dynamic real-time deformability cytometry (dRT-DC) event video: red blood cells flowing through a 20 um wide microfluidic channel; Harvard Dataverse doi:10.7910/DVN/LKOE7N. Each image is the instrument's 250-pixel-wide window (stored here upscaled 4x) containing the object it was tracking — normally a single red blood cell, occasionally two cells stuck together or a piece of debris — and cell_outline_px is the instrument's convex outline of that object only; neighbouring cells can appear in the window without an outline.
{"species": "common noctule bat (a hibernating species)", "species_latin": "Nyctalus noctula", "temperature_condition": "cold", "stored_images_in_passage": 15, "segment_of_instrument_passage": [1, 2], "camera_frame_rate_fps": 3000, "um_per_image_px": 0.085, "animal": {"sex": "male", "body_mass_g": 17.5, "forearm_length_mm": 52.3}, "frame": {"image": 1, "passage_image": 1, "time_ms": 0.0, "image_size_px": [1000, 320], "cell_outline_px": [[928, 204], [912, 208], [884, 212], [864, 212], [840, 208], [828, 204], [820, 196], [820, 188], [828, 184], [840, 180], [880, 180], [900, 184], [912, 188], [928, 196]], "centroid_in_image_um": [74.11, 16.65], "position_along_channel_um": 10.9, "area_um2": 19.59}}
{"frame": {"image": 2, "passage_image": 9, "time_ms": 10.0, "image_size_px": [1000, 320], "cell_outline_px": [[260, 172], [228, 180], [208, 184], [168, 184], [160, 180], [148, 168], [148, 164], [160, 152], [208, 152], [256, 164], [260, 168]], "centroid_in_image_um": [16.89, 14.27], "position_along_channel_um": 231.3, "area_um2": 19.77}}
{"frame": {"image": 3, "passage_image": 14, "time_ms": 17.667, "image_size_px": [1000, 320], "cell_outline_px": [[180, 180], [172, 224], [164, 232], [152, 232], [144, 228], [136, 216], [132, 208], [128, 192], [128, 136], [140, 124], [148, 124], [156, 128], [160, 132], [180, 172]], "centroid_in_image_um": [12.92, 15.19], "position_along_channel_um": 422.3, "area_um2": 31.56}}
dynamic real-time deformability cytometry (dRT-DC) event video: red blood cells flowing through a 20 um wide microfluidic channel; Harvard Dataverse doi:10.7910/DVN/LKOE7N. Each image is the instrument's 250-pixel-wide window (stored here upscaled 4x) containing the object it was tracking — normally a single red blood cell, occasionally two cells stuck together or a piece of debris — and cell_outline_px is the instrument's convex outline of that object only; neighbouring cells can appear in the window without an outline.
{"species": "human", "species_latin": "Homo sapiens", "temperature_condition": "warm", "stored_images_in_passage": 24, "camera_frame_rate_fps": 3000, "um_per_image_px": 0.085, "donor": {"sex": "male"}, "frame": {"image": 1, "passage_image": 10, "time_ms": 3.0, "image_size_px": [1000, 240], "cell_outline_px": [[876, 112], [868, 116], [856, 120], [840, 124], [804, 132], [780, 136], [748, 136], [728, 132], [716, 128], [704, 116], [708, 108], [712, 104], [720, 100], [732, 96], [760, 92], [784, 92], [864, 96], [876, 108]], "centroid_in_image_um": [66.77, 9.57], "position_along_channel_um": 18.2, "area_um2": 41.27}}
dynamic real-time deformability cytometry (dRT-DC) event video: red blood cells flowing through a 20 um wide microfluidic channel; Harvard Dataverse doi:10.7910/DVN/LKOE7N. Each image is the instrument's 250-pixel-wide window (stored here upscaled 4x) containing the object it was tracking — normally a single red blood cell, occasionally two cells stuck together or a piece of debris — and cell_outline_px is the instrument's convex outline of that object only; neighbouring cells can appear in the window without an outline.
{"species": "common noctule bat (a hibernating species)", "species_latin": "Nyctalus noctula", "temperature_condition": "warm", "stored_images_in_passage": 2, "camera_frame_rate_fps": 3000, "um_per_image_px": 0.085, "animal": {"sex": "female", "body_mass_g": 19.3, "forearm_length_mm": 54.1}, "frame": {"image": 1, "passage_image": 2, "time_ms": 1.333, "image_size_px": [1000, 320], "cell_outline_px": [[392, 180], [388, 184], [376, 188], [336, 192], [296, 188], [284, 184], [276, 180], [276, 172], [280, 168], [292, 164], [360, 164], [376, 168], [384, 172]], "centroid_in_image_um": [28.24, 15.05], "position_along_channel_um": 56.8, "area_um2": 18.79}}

.....

**TASK GOAL:** Print the material verbatim, all of it.

**REPLY TO THE TASK:**
dynamic real-time deformability cytometry (dRT-DC) event video: red blood cells flowing through a 20 um wide microfluidic channel; Harvard Dataverse doi:10.7910/DVN/LKOE7N. Each image is the instrument's 250-pixel-wide window (stored here upscaled 4x) containing the object it was tracking — normally a single red blood cell, occasionally two cells stuck together or a piece of debris — and cell_outline_px is the instrument's convex outline of that object only; neighbouring cells can appear in the window without an outline.
{"species": "common noctule bat (a hibernating species)", "species_latin": "Nyctalus noctula", "temperature_condition": "cold", "stored_images_in_passage": 15, "segment_of_instrument_passage": [1, 2], "camera_frame_rate_fps": 3000, "um_per_image_px": 0.085, "animal": {"sex": "male", "body_mass_g": 17.5, "forearm_length_mm": 52.3}, "frame": {"image": 1, "passage_image": 1, "time_ms": 0.0, "image_size_px": [1000, 320], "cell_outline_px": [[928, 204], [912, 208], [884, 212], [864, 212], [840, 208], [828, 204], [820, 196], [820, 188], [828, 184], [840, 180], [880, 180], [900, 184], [912, 188], [928, 196]], "centroid_in_image_um": [74.11, 16.65], "position_along_channel_um": 10.9, "area_um2": 19.59}}
{"frame": {"image": 2, "passage_image": 9, "time_ms": 10.0, "image_size_px": [1000, 320], "cell_outline_px": [[260, 172], [228, 180], [208, 184], [168, 184], [160, 180], [148, 168], [148, 164], [160, 152], [208, 152], [256, 164], [260, 168]], "centroid_in_image_um": [16.89, 14.27], "position_along_channel_um": 231.3, "area_um2": 19.77}}
{"frame": {"image": 3, "passage_image": 14, "time_ms": 17.667, "image_size_px": [1000, 320], "cell_outline_px": [[180, 180], [172, 224], [164, 232], [152, 232], [144, 228], [136, 216], [132, 208], [128, 192], [128, 136], [140, 124], [148, 124], [156, 128], [160, 132], [180, 172]], "centroid_in_image_um": [12.92, 15.19], "position_along_channel_um": 422.3, "area_um2": 31.56}}
dynamic real-time deformability cytometry (dRT-DC) event video: red blood cells flowing through a 20 um wide microfluidic channel; Harvard Dataverse doi:10.7910/DVN/LKOE7N. Each image is the instrument's 250-pixel-wide window (stored here upscaled 4x) containing the object it was tracking — normally a single red blood cell, occasionally two cells stuck together or a piece of debris — and cell_outline_px is the instrument's convex outline of that object only; neighbouring cells can appear in the window without an outline.
{"species": "human", "species_latin": "Homo sapiens", "temperature_condition": "warm", "stored_images_in_passage": 24, "camera_frame_rate_fps": 3000, "um_per_image_px": 0.085, "donor": {"sex": "male"}, "frame": {"image": 1, "passage_image": 10, "time_ms": 3.0, "image_size_px": [1000, 240], "cell_outline_px": [[876, 112], [868, 116], [856, 120], [840, 124], [804, 132], [780, 136], [748, 136], [728, 132], [716, 128], [704, 116], [708, 108], [712, 104], [720, 100], [732, 96], [760, 92], [784, 92], [864, 96], [876, 108]], "centroid_in_image_um": [66.77, 9.57], "position_along_channel_um": 18.2, "area_um2": 41.27}}
dynamic real-time deformability cytometry (dRT-DC) event video: red blood cells flowing through a 20 um wide microfluidic channel; Harvard Dataverse doi:10.7910/DVN/LKOE7N. Each image is the instrument's 250-pixel-wide window (stored here upscaled 4x) containing the object it was tracking — normally a single red blood cell, occasionally two cells stuck together or a piece of debris — and cell_outline_px is the instrument's convex outline of that object only; neighbouring cells can appear in the window without an outline.
{"species": "common noctule bat (a hibernating species)", "species_latin": "Nyctalus noctula", "temperature_condition": "warm", "stored_images_in_passage": 2, "camera_frame_rate_fps": 3000, "um_per_image_px": 0.085, "animal": {"sex": "female", "body_mass_g": 19.3, "forearm_length_mm": 54.1}, "frame": {"image": 1, "passage_image": 2, "time_ms": 1.333, "image_size_px": [1000, 320], "cell_outline_px": [[392, 180], [388, 184], [376, 188], [336, 192], [296, 188], [284, 184], [276, 180], [276, 172], [280, 168], [292, 164], [360, 164], [376, 168], [384, 172]], "centroid_in_image_um": [28.24, 15.05], "position_along_channel_um": 56.8, "area_um2": 18.79}}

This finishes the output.